Extracted records:
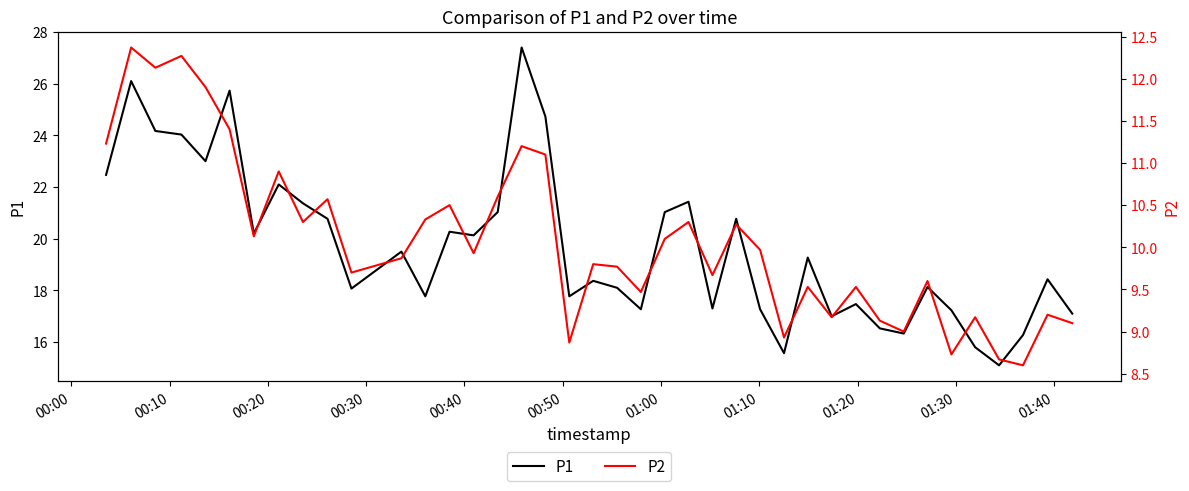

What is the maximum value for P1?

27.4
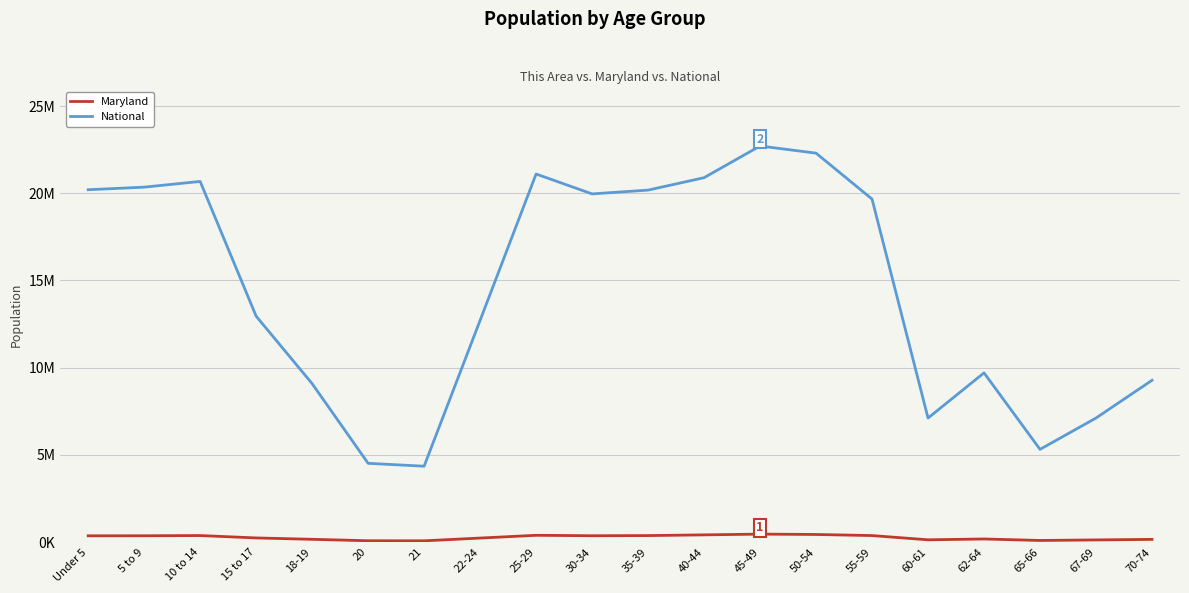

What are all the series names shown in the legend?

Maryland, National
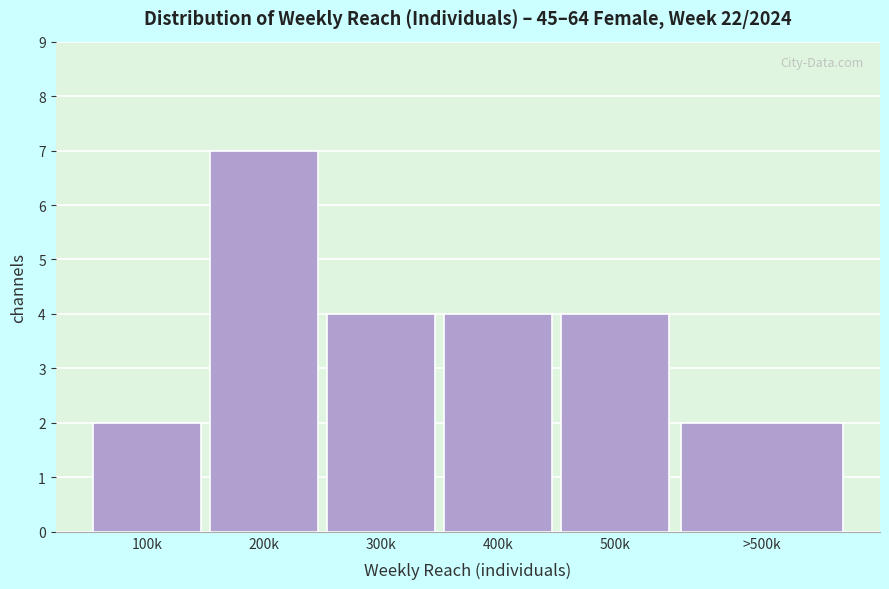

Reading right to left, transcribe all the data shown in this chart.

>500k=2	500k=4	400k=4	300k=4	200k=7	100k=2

Action item: Copy out the records word for word, starting with the line that contains "Reading right to" and going on through the end of the records.

Answer for this exercise:
Reading right to left, transcribe all the data shown in this chart.

>500k=2	500k=4	400k=4	300k=4	200k=7	100k=2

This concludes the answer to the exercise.